I understand that there are shareholders and costs increase, but surely the cost increases should be at the rate of inflation?
I know a load of companies increase by like 3.9% + Inflation every year – so why is it that when employees get pay rises they’ll always be less than the rate of inflation?
Doesn’t that just mean employees get poorer every time? Where does the extra 3.9% money actually go? Where does the difference between employees payrises and rate of inflation go?
Are all companies just screwing their employees or is there some other reason I’m not realizing?
In: Economics
Best way to think about this is to ask the opposite question: “how do companies get away with pay raises that *exceed* inflation?” (since that’s been common prior to recent inflation) or “why would employees accept a raise higher than inflation?” (since they’re taking money that could be given to someone else).
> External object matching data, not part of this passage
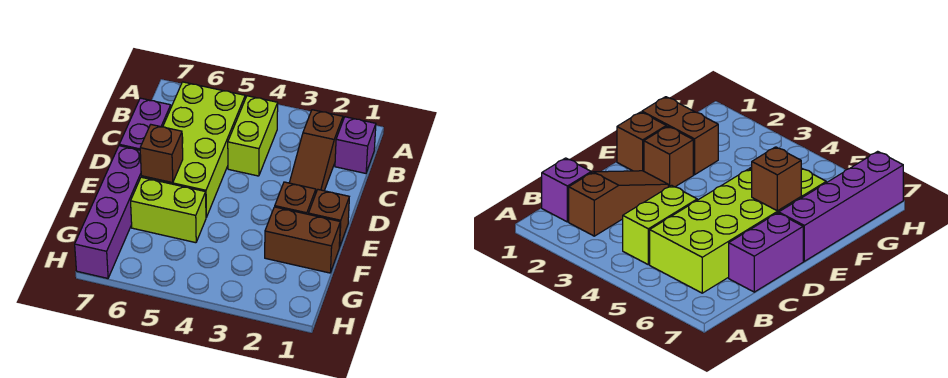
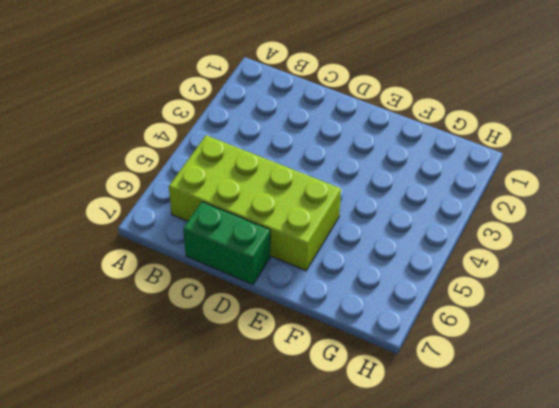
green 1x2 brick [183,202,270,285] -> purple 1x2 brick [119,98,171,150]
none -> purple 1x1 brick [335,117,376,173]
none -> brown 1x3 slope [289,110,343,192]

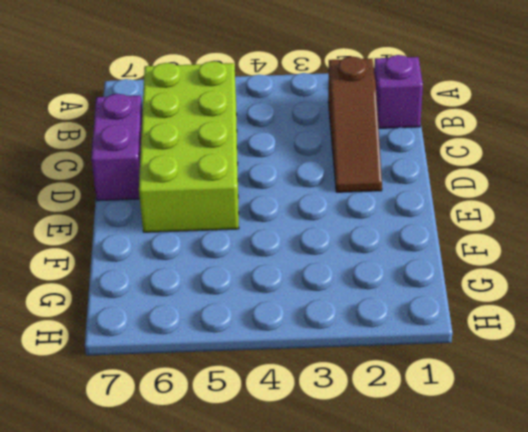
none -> lime 1x2 brick [228,96,278,176]
none -> brown 1x1 brick [309,190,349,247]

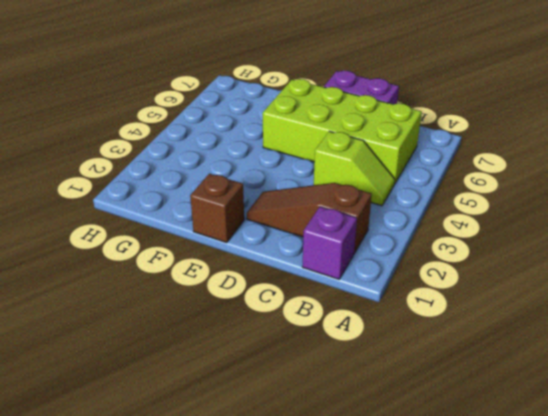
lime 1x2 slope [314,131,395,206] -> lime 1x2 brick [228,96,278,176]
none -> brown 1x1 brick [275,182,316,214]
none -> purple 1x4 brick [75,146,141,278]

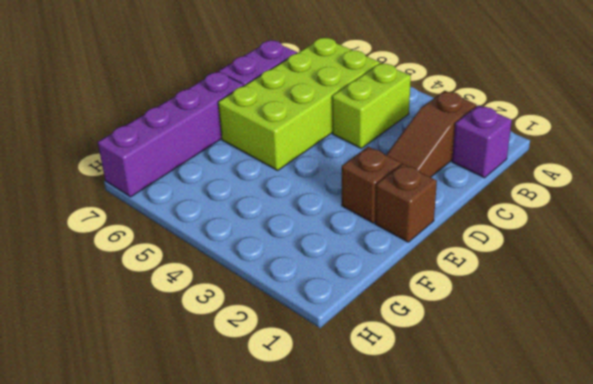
none -> brown 1x2 brick [265,207,340,273]
none -> lime 1x2 brick [131,177,206,243]

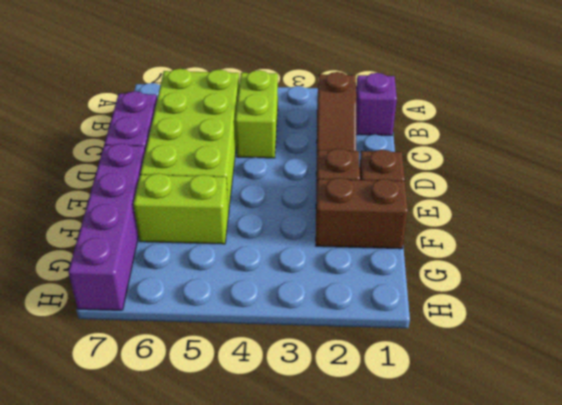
none -> brown 1x1 brick [140,125,183,183]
The longer answer is that wages and raises don’t correlate directly with inflation, rather they’re directed by market forces of which inflation is just one factor, just like the prices you pay for gas, or groceries are.
Employers seek to balance multiple forces, including the cost of their employees (and the costs to retain them rather than lose them to competitors), and the revenue those companies’ products and services bring in, which drives profits, which is the sole reason companies exist to begin with. As conditions change, including *forecasted* conditions, companies may tighten their belts, accepting the risk that they might lose some employees if other companies are continuing to offer more attractive compensation packages. During economic uncertainty, however, those competitors are often making the same calculations, and you end up with a market that just doesn’t support higher wages or raises.
There’s no good or bad here really (though there’s political incentive to say so), it’s market forces and human incentives at work.